Originally posted by ohio
The same forces exist in a single crown system, the magnitude is just much greater from a long travel fork. For example take a cartridge style headset and assume the compression ring is at a 30 degree bevel from parallel with the steerer. That means, in a well-greased system, that for every radial force on the headset, there is a force of half that magnitude pushing up on the crown, stem and preloading device. This can exceed the frictional force of a stem clamped to a steerer. Since a SFN is much more flexible, it offers little support in addition to the preload force to prevent the stem from moving.
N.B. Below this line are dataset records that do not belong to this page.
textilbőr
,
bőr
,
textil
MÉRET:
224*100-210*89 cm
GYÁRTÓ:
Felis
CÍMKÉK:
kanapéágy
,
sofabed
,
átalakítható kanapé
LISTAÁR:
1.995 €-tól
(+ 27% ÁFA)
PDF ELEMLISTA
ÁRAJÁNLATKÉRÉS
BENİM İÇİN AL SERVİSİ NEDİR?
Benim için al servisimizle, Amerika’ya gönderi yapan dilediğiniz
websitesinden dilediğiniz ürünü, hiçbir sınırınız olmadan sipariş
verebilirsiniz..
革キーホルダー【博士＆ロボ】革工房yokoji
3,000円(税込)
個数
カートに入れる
A headlock is a much more rigid system (which actually makes it harder to adjust proper preload), and does a much better job of preventing slippage along the axis of the steerer tube.
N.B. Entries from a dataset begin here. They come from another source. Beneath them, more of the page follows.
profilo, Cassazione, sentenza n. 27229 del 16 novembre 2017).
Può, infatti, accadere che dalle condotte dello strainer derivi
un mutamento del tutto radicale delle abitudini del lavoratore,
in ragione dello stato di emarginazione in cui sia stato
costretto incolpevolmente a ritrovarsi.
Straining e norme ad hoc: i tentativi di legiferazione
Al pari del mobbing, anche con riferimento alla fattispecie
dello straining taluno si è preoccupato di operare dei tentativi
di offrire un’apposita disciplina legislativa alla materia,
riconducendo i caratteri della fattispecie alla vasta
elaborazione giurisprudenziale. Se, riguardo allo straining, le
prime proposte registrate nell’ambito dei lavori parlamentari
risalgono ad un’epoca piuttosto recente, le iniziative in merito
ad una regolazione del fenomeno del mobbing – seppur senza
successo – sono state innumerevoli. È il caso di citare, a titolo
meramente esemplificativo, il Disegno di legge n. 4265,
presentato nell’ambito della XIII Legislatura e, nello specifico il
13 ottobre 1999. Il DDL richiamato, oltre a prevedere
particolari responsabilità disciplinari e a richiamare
However, the usual culprits for a headset that consistently loosens are poorly faced headtube or poorly installed HS cups, as I mentioned before.
:rolleyes:
 

ohio

The Fresno Kid
Nov 26, 2001
6,649
24
SF, CA
Originally posted by novice
yeah, I get that.
Um, not to be a jerk, but apparently you don't. I explained how radial forces can be transferred axially. Radial forces on the headset result from lateral and fore-aft forces at the dropouts. The further the droupouts are from the headset the greater the moment on the headset, the greater the radial forces are on the headset. Therefore long travel forks are more likely to cause a loosening headset. In most cases a star nut and the stem and upper crown are sufficient retention. In some cases (usually exaggerated by some other aspect of the setup) it is not.
 

powderboy

Monkey
Jan 16, 2002
258
0
See Dar Hills, OOTah
Ummm... I get it!!!

It's not that hard to understand that the longer the flucrum (fork length), the more extreme the pressure on the head tube. Since headtubes are somewhere in the range of 30 deg from level (hence the 70 deg head angle), creates additional pressure on the top front face of the headtube and the back bottom portion of the tube (hence crushing of downtube).

I think I'm going to pick up one of those headlocks... It can't hurt.